• Exercise goal:
Copy out the lines of the records starting with the line containing "catalogue / barcode: US 3497114" and going on through the line containing "collection date: 1958-02", keeping each one word for word.

• Task data:
--
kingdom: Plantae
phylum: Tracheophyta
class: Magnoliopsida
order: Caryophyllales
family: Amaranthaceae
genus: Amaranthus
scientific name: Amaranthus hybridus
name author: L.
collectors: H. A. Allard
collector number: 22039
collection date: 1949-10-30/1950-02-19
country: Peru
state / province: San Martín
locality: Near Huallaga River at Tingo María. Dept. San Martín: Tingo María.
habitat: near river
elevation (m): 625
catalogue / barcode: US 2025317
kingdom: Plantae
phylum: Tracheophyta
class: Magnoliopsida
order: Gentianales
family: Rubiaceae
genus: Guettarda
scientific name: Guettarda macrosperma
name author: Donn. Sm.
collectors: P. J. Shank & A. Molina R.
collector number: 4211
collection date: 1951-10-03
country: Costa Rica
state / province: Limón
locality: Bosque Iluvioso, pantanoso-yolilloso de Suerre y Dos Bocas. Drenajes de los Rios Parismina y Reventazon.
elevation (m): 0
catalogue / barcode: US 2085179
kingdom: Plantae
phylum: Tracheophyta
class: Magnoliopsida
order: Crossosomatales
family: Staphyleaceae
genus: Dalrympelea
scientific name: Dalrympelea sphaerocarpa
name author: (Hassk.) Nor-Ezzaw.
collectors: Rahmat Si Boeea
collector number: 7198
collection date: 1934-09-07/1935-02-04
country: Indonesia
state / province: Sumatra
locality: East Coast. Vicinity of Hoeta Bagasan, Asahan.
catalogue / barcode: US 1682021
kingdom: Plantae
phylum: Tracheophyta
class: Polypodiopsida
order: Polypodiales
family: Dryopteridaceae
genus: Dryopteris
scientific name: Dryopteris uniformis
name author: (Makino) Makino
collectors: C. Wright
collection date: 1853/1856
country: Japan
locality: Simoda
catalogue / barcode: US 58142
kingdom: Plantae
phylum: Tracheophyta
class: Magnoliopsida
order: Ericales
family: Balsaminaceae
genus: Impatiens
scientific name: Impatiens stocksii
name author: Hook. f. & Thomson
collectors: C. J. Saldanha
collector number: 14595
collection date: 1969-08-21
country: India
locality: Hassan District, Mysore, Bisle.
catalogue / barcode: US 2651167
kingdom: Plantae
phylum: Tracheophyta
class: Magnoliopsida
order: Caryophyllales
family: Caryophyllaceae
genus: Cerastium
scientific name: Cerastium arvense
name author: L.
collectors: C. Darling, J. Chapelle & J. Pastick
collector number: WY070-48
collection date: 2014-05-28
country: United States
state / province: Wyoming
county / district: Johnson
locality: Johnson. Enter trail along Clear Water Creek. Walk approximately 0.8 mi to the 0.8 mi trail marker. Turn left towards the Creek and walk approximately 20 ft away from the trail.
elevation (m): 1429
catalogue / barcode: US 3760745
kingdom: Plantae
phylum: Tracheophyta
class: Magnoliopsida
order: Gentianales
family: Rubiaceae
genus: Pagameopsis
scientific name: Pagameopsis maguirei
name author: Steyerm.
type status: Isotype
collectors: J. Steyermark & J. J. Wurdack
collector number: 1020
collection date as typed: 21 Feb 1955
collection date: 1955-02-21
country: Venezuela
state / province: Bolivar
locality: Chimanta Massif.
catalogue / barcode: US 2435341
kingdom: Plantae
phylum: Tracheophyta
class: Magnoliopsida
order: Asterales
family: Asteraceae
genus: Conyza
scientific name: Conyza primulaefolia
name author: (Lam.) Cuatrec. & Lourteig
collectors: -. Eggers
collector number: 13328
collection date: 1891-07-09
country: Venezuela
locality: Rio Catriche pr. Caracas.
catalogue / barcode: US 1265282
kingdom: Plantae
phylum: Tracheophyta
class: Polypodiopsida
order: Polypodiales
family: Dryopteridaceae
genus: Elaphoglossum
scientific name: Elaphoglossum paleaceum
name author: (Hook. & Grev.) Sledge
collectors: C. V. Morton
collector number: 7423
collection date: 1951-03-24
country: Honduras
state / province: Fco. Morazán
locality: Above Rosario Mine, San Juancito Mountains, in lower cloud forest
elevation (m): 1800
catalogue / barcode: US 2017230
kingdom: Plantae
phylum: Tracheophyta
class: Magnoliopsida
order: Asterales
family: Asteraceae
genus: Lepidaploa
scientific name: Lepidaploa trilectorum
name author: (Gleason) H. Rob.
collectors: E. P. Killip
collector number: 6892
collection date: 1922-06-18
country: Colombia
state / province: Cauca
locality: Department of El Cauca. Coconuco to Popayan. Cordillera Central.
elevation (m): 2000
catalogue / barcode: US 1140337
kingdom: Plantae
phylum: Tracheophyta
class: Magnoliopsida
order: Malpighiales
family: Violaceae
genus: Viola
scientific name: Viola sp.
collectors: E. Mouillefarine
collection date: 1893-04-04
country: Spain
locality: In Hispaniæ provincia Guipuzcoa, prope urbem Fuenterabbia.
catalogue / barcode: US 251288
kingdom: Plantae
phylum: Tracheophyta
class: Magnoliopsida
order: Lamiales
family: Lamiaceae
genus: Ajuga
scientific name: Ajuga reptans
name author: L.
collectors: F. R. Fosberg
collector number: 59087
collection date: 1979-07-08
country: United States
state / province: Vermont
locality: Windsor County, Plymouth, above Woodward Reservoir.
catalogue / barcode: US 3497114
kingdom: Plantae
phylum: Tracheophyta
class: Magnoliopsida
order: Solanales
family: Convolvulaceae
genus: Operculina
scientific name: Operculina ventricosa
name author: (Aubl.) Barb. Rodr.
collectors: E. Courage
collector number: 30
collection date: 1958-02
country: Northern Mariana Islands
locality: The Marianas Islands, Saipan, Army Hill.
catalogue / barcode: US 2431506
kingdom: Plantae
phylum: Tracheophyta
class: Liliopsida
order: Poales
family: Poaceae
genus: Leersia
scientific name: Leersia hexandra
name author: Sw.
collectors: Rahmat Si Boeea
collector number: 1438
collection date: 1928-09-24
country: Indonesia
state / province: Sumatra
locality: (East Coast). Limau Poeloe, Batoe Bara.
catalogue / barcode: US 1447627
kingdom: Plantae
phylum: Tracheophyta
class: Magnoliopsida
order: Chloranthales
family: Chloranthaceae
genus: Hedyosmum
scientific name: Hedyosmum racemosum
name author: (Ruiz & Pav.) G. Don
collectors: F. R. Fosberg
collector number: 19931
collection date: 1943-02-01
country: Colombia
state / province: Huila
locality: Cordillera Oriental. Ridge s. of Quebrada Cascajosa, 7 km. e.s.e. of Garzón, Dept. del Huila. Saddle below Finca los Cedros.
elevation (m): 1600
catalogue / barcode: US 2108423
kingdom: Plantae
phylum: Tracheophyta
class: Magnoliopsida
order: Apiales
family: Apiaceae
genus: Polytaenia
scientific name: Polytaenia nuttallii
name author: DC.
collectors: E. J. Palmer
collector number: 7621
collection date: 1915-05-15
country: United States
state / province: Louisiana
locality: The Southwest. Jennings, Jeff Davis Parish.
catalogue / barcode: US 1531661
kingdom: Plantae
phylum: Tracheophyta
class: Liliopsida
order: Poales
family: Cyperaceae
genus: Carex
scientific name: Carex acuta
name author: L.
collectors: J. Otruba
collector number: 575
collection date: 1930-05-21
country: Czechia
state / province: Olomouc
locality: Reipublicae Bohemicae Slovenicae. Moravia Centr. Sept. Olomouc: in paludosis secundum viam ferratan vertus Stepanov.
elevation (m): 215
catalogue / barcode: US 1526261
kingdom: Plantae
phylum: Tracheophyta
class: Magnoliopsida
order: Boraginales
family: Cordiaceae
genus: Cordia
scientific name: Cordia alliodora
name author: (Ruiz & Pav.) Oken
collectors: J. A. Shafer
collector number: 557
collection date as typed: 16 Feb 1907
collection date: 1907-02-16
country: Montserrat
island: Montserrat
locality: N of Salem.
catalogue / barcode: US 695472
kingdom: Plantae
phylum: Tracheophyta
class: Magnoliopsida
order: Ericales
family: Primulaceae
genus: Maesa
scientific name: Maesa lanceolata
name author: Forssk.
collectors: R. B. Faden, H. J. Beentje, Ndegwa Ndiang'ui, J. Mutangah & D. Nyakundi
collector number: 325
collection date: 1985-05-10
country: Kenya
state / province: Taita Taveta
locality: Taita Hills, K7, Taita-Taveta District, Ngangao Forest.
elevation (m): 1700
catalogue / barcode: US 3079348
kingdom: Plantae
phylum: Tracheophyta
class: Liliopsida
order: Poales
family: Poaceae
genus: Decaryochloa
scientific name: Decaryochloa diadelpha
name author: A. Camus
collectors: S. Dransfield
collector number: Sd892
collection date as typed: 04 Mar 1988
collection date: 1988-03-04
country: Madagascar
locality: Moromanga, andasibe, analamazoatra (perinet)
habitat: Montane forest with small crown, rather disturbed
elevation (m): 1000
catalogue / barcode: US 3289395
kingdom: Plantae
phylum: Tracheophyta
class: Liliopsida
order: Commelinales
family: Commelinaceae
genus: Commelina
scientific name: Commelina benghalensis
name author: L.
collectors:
--
• Full solution:
catalogue / barcode: US 3497114
kingdom: Plantae
phylum: Tracheophyta
class: Magnoliopsida
order: Solanales
family: Convolvulaceae
genus: Operculina
scientific name: Operculina ventricosa
name author: (Aubl.) Barb. Rodr.
collectors: E. Courage
collector number: 30
collection date: 1958-02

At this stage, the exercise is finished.